What really sucks is that I wanted to add some music and photos to the post but all that stuff is stuck on my hard drive (I mean, I hope it's still stuck on my hard drive! hahahaha whimper)... Thankfully I managed to upload some stuff before the crash and I have enough posts in the vault to last a few days.
In the meantime, though, I'd recommend that you check out something much cooler: John Beadle's new African music blog, Likembe.
I can remember a time not too long ago--I'm talking about maybe the mid-to-late 1990s--when there were hardly any authoritative resources or even reasonably trustworthy reference materials on African popular music. And what little there was usually was oriented mostly towards music of the "grioty" variety that was pretty big amongst the world music set back then. I can understand why, mind you... That stuff does present a rather attractive image of African music: Heroically tasteful, sufficiently exotic and un-westernized, part of a tradition stretching back several centuries, exuding an aura of dignity and regal austerity.
Next to such noble notions, my knowledge of loudly, proudly tawdry Nigerian pop music from the 1960s, 70s and 80s seemed pretty inconsequential, if not even slightly embarrassing. Frankly, I didn't even really think of it as "knowledge" per se... It was more like nostalgic trivia: hazy childhood memories of songs that very few people seemed to remember and certainly nobody I knew remotely cared about. So yeah, I didn't talk about it that much.

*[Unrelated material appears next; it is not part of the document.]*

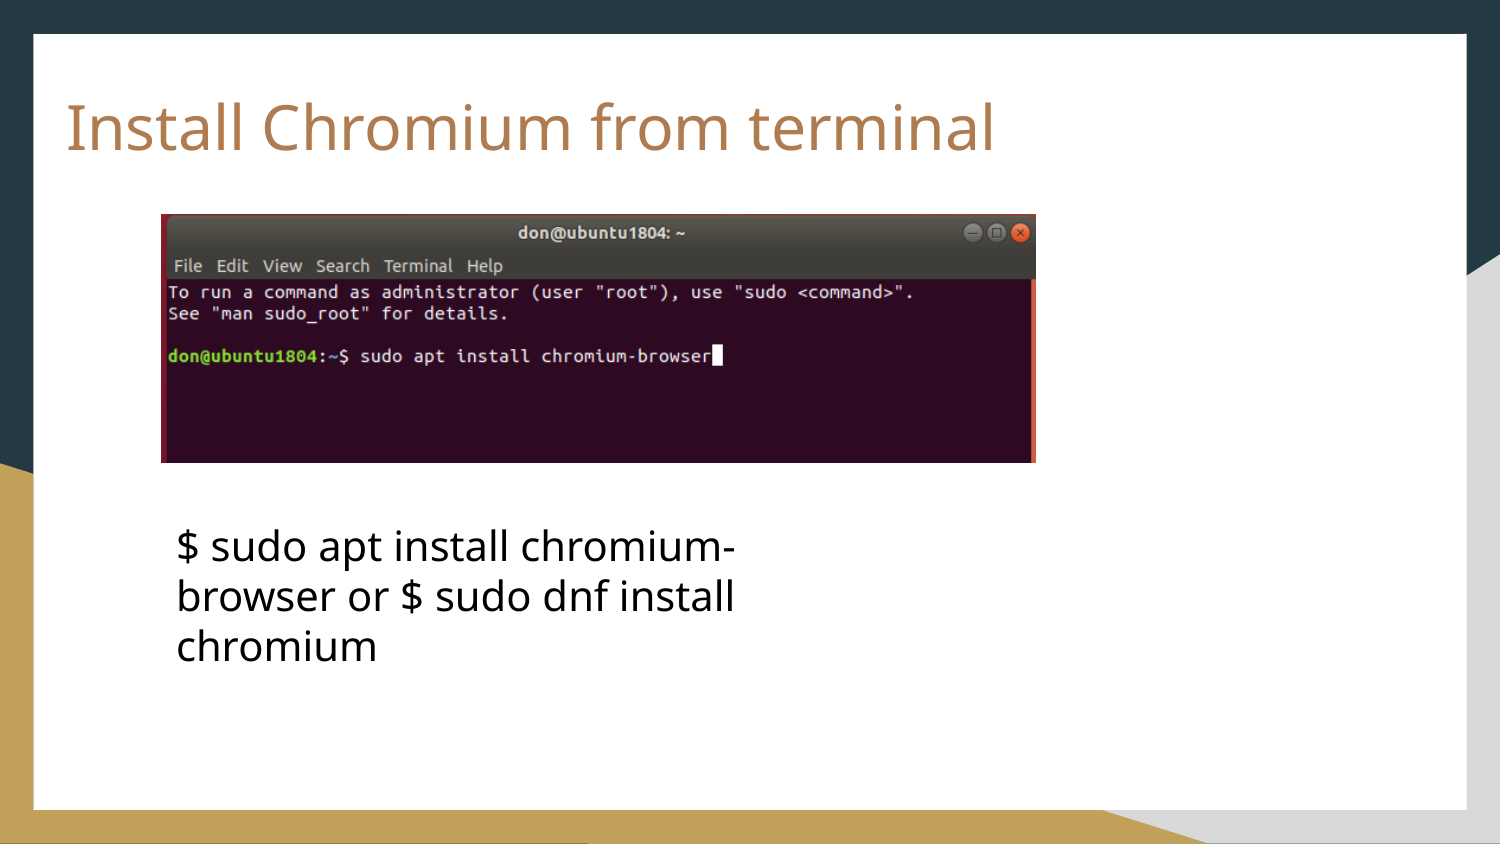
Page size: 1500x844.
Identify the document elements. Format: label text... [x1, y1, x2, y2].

All that changed when I discovered the African Music Homepage.
The African pop discographies that Mr. Beadle and Prof. Endo assembled completely floored me, and at the same time validated me in a weird way. Before then, I don't recall ever having seen African popular music--and Nigerian pop in particular--documented with such painstaking attention to detail. It was a revelation to see these seemingly insignificant records that even people back home viewed as gaudy trash catalogued with the rigor and esteem one observes only amongst moldy figs and the curators Northern Soul.
All of a sudden, I felt that I was in my own way a keeper of a tradition, and that I should do what I could to preserve this legacy before it disappeared completely.
I reckoned that maybe I should write a book. Then I reckoned that maybe John should write a book, as he knows much, much more than I do.
While no plans for such a volume have been announced as yet, I'm really excited to see that he's doing the next best thing in the form of a blog. He's already been quite an encouraging presence in the African music blogosphere, chipping in at Benn Loxo and Matsuli Music, not to mention helping out round hereabouts when I've been too
So run on over to Likembe and get yourself schooled. I know that's what I'm about to do (before my allotted hour on this library computer runs out!).
*John Collins' West African Pop Roots and Music Makers of West Africa are notable exceptions (hey, does anybody know what's up with his new Highlife Time, by the way? I need to get a copy of that!) and Ronnie Graham's The Da Capo Guide to Contemporary African Music was a very noble effort, as well.